The Rise of the Machines
A few weeks ago, Peter got a new laptop. Well, I guess it would more properly be called a new-to-him laptop since he and a friend did a swap. Peter traded a big, heavy laptop with a ginormous screen for a little, cute laptop with a built-in tablet. The new laptop is easier to lug around and the tablet allows for fine-detail photographic post-processing on the road.
The laptop has another feature that Peter thinks is the best thing since the invention of the Internet. Instead of typing in a password, you can just swipe your thumb on a sensor to log in. I don't think this is a nifty feature at all. I think it's the tool of the nefarious Satan of Technology.
Peter offered to set me up with an account on the machine. I accepted, but warned him that there was no way I was going to give that thing my thumb print. We got off on a tangent, arguing about the pros and cons of biometric logins.
Peter thinks I'm being silly - it's just the login to a personal laptop. I use horrible cliches I learned in law school. It's a slippery slope....It's the thin edge of the wedge. You start with just a simple login to the personal computer and then one day you find that some Electronic Big Brother knows everything you've bought in the last year, every web site you've visited, every thought you've had.
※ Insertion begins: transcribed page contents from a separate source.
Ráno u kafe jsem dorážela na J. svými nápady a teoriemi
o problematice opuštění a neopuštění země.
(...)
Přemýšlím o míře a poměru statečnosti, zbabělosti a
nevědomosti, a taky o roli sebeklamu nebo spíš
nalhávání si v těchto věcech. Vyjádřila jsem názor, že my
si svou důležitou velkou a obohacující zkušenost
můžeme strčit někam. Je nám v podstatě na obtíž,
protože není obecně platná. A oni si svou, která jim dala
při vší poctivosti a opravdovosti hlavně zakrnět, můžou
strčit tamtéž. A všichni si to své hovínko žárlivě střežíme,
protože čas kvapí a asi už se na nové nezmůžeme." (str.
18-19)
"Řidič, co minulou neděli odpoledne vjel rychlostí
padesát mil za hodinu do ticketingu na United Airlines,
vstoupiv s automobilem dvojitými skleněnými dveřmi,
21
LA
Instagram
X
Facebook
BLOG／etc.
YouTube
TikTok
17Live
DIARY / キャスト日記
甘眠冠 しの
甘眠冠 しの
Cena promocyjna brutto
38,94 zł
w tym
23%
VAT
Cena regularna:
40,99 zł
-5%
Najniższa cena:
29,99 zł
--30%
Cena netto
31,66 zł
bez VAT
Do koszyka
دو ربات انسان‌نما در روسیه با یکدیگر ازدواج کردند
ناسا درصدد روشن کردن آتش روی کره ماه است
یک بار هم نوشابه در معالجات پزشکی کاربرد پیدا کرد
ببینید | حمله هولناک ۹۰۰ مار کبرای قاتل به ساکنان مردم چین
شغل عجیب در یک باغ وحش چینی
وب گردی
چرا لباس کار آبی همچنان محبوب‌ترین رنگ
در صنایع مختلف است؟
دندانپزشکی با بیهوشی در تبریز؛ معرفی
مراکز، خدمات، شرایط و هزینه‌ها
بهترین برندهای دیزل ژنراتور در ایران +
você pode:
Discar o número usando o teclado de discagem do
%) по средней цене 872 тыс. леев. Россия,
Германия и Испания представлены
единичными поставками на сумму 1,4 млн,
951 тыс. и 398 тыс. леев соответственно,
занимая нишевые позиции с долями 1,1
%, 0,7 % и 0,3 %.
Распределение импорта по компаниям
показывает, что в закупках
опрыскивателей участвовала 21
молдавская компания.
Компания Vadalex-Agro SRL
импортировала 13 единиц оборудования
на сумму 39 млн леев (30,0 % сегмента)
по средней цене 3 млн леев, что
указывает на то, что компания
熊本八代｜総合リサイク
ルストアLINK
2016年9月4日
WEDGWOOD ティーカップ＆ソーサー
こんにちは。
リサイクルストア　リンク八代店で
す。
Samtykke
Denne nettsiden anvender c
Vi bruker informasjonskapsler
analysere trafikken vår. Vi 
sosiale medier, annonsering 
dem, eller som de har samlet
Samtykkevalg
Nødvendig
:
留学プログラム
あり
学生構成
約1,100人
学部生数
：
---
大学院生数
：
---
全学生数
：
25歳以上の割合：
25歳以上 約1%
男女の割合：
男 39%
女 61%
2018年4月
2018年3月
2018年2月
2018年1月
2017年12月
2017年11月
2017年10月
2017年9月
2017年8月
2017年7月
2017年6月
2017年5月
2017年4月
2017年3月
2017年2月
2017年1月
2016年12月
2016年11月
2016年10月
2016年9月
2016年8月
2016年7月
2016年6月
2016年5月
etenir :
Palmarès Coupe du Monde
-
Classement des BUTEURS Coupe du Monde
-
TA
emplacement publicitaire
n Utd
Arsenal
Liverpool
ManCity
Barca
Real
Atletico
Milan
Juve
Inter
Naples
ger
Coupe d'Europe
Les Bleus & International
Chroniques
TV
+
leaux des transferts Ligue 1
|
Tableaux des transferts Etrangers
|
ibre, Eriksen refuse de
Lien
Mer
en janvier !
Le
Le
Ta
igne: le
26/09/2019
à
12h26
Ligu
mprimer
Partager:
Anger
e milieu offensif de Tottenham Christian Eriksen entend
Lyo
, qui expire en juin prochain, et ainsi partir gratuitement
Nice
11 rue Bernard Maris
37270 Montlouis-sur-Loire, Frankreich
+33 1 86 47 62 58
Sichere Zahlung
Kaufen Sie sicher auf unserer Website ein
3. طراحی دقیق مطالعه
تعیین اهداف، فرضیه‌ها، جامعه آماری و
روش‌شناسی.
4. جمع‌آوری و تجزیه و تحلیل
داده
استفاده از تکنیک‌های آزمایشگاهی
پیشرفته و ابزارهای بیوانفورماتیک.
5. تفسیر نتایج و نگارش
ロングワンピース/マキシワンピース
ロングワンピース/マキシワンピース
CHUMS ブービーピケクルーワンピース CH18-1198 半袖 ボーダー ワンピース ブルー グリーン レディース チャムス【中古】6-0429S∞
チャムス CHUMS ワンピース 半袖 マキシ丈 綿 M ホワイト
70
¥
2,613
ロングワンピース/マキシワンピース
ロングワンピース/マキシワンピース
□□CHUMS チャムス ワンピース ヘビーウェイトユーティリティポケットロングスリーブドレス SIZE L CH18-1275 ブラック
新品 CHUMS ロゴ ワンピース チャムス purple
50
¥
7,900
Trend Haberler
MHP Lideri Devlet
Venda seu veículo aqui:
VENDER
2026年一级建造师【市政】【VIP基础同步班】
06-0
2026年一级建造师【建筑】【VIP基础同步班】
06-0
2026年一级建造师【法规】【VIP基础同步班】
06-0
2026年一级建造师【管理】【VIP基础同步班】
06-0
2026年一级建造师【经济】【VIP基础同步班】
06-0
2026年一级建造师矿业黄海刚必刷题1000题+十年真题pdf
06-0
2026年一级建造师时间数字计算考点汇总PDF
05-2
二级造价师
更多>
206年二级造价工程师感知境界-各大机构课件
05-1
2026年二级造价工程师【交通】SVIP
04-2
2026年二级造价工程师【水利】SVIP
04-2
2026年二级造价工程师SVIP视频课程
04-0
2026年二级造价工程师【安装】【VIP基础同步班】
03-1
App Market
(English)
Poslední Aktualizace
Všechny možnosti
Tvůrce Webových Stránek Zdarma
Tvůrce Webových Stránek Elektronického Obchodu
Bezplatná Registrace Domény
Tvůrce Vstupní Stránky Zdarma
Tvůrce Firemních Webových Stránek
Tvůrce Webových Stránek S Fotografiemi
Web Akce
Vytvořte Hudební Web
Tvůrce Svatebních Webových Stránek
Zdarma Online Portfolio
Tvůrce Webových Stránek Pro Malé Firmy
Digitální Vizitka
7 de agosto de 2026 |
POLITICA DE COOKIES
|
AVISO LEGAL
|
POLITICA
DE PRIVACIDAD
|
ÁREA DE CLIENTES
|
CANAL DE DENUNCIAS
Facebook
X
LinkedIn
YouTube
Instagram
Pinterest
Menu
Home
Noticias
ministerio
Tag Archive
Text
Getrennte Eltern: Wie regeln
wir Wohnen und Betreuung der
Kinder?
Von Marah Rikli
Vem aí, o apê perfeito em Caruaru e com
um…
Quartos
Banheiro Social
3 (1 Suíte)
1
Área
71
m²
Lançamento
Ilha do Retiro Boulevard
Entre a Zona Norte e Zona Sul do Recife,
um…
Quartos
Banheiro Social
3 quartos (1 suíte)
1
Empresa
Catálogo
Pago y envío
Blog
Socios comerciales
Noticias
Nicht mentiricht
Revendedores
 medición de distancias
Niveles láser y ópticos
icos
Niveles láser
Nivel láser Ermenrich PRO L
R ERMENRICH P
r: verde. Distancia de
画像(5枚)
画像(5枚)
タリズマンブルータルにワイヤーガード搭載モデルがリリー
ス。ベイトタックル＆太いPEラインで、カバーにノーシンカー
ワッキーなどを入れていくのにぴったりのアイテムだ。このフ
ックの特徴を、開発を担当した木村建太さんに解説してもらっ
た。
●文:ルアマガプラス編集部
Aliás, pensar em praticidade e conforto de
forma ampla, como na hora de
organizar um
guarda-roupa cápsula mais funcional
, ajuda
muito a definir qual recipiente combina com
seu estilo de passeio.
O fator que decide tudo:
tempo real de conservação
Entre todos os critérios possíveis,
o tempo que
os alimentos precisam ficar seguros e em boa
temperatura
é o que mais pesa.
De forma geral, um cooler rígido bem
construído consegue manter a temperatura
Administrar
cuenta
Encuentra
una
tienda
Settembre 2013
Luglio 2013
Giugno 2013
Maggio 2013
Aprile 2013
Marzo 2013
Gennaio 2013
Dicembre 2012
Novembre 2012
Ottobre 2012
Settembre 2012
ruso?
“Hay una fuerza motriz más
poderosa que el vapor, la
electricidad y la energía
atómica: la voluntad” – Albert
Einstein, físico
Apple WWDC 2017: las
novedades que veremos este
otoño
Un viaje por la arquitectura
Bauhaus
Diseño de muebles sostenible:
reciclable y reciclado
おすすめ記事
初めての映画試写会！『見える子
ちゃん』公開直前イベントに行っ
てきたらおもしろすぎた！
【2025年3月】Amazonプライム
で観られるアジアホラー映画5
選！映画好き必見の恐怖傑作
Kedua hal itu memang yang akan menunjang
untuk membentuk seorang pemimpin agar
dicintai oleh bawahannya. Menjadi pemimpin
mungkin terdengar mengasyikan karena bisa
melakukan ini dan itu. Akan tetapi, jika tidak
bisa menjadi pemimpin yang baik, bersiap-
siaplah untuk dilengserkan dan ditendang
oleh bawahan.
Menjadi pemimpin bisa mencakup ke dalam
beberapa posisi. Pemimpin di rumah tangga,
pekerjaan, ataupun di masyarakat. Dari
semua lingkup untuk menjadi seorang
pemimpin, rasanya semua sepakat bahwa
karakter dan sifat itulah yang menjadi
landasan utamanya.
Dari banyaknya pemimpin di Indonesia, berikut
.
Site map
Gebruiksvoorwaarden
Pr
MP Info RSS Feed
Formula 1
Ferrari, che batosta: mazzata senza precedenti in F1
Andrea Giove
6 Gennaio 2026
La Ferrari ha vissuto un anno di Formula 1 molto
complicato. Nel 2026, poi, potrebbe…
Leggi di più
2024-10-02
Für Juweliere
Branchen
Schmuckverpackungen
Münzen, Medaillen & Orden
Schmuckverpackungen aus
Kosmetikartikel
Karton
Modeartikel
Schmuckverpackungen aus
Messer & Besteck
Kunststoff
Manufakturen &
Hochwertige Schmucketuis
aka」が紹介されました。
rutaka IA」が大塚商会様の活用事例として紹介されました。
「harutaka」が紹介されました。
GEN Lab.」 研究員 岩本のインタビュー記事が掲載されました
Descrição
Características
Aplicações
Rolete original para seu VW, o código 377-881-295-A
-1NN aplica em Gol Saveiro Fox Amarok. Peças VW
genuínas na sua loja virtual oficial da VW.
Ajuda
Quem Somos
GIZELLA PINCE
You might argue that such things can be tracked anyway, but the difference is that there's no way to establish a definitive link between the user and the actions. If you're logging in with your thumb print, then "wasn't me, must have been somebody else" becomes a more difficult argument to make.
Maybe it's just the contrarian in me, but I am leery of entering into a process that makes definitive identification and tracking easier. I don't want my thumb print scanned to use a computer. I don't want a passport that carries biometric data like an iris scan.
Peter reminded me that I had to get my fingerprints done to work in the financial industry in Chicago. It's part of an SEC regulation and I remember detesting the thought of it, but grudgingly accepting it to gain employment. I'm a practical person, sometimes you have to give up a right or a little bit of privacy to get something that you need. But the trade-off has to be equal. Giving up my thumb print to use the home computer is not a fair deal.
Peter's bemused by my refusal and heated anti-biometric rhetoric. I'm surprised by his shrugging acceptance of it. (What's worse is that I suspect he thinks the scanner is a bit cool, a little James Bond-esque addition to a gadget.) He's called me a Luddite, but that sort of catch-all is far too broad for the situation. If I were a Luddite, this wouldn't be an issue at all because I wouldn't be anywhere near the computer.
The situation hasn't really been resolved. If anything, I've given Peter a new button to press when he wants to see me fly off into high dudgeon, waving my arms and lecturing about the dangers of giving up privacy and your identity to the all-knowing, all-seeing Satan of Technology.